▶ **WRITTEN REQUEST**: Please write all the rows below as a JSON list of strings, with one string for each line and any blank lines omitted.

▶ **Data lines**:
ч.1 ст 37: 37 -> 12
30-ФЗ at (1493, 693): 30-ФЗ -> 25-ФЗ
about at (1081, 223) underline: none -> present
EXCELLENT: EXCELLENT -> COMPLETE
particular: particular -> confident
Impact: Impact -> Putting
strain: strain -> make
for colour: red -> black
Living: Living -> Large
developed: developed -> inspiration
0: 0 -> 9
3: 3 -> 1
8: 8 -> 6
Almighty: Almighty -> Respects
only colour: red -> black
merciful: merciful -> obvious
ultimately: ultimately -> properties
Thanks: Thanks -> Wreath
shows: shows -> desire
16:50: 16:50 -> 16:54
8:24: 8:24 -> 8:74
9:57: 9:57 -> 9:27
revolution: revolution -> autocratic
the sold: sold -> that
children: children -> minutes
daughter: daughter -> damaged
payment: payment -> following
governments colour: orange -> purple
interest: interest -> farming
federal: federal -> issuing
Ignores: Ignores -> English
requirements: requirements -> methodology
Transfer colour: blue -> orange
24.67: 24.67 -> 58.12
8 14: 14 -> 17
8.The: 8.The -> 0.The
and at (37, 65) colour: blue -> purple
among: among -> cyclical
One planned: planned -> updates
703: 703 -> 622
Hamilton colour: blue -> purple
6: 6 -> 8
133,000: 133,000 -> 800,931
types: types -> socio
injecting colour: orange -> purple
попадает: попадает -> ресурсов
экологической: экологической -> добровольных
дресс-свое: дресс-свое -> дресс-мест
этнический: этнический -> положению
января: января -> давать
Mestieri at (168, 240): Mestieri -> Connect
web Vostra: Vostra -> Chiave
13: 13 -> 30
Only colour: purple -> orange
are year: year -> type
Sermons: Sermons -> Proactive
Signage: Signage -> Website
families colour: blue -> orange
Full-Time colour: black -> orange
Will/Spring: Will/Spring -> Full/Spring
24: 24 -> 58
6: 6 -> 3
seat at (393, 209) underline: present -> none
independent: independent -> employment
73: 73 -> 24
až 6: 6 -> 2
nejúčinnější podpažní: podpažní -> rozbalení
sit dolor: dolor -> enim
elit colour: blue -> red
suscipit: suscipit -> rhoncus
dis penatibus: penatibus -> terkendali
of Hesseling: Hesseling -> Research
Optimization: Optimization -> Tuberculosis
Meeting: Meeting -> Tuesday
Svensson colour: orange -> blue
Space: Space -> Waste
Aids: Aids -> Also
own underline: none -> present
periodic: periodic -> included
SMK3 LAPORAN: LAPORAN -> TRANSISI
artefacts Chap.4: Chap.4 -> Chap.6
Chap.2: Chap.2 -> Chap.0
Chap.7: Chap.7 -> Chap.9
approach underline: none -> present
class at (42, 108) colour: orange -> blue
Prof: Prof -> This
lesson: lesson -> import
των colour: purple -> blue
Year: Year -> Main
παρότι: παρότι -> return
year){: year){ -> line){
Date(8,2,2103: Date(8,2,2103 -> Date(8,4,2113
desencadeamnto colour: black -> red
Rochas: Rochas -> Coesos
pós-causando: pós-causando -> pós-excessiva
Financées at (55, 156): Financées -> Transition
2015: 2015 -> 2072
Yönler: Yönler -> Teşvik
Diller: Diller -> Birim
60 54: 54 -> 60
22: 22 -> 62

▶ **EXERCISE SOLUTION**:
[
  "ч.1 ст 37: 37 -> 12",
  "30-ФЗ at (1493, 693): 30-ФЗ -> 25-ФЗ",
  "about at (1081, 223) underline: none -> present",
  "EXCELLENT: EXCELLENT -> COMPLETE",
  "particular: particular -> confident",
  "Impact: Impact -> Putting",
  "strain: strain -> make",
  "for colour: red -> black",
  "Living: Living -> Large",
  "developed: developed -> inspiration",
  "0: 0 -> 9",
  "3: 3 -> 1",
  "8: 8 -> 6",
  "Almighty: Almighty -> Respects",
  "only colour: red -> black",
  "merciful: merciful -> obvious",
  "ultimately: ultimately -> properties",
  "Thanks: Thanks -> Wreath",
  "shows: shows -> desire",
  "16:50: 16:50 -> 16:54",
  "8:24: 8:24 -> 8:74",
  "9:57: 9:57 -> 9:27",
  "revolution: revolution -> autocratic",
  "the sold: sold -> that",
  "children: children -> minutes",
  "daughter: daughter -> damaged",
  "payment: payment -> following",
  "governments colour: orange -> purple",
  "interest: interest -> farming",
  "federal: federal -> issuing",
  "Ignores: Ignores -> English",
  "requirements: requirements -> methodology",
  "Transfer colour: blue -> orange",
  "24.67: 24.67 -> 58.12",
  "8 14: 14 -> 17",
  "8.The: 8.The -> 0.The",
  "and at (37, 65) colour: blue -> purple",
  "among: among -> cyclical",
  "One planned: planned -> updates",
  "703: 703 -> 622",
  "Hamilton colour: blue -> purple",
  "6: 6 -> 8",
  "133,000: 133,000 -> 800,931",
  "types: types -> socio",
  "injecting colour: orange -> purple",
  "попадает: попадает -> ресурсов",
  "экологической: экологической -> добровольных",
  "дресс-свое: дресс-свое -> дресс-мест",
  "этнический: этнический -> положению",
  "января: января -> давать",
  "Mestieri at (168, 240): Mestieri -> Connect",
  "web Vostra: Vostra -> Chiave",
  "13: 13 -> 30",
  "Only colour: purple -> orange",
  "are year: year -> type",
  "Sermons: Sermons -> Proactive",
  "Signage: Signage -> Website",
  "families colour: blue -> orange",
  "Full-Time colour: black -> orange",
  "Will/Spring: Will/Spring -> Full/Spring",
  "24: 24 -> 58",
  "6: 6 -> 3",
  "seat at (393, 209) underline: present -> none",
  "independent: independent -> employment",
  "73: 73 -> 24",
  "až 6: 6 -> 2",
  "nejúčinnější podpažní: podpažní -> rozbalení",
  "sit dolor: dolor -> enim",
  "elit colour: blue -> red",
  "suscipit: suscipit -> rhoncus",
  "dis penatibus: penatibus -> terkendali",
  "of Hesseling: Hesseling -> Research",
  "Optimization: Optimization -> Tuberculosis",
  "Meeting: Meeting -> Tuesday",
  "Svensson colour: orange -> blue",
  "Space: Space -> Waste",
  "Aids: Aids -> Also",
  "own underline: none -> present",
  "periodic: periodic -> included",
  "SMK3 LAPORAN: LAPORAN -> TRANSISI",
  "artefacts Chap.4: Chap.4 -> Chap.6",
  "Chap.2: Chap.2 -> Chap.0",
  "Chap.7: Chap.7 -> Chap.9",
  "approach underline: none -> present",
  "class at (42, 108) colour: orange -> blue",
  "Prof: Prof -> This",
  "lesson: lesson -> import",
  "των colour: purple -> blue",
  "Year: Year -> Main",
  "παρότι: παρότι -> return",
  "year){: year){ -> line){",
  "Date(8,2,2103: Date(8,2,2103 -> Date(8,4,2113",
  "desencadeamnto colour: black -> red",
  "Rochas: Rochas -> Coesos",
  "pós-causando: pós-causando -> pós-excessiva",
  "Financées at (55, 156): Financées -> Transition",
  "2015: 2015 -> 2072",
  "Yönler: Yönler -> Teşvik",
  "Diller: Diller -> Birim",
  "60 54: 54 -> 60",
  "22: 22 -> 62"
]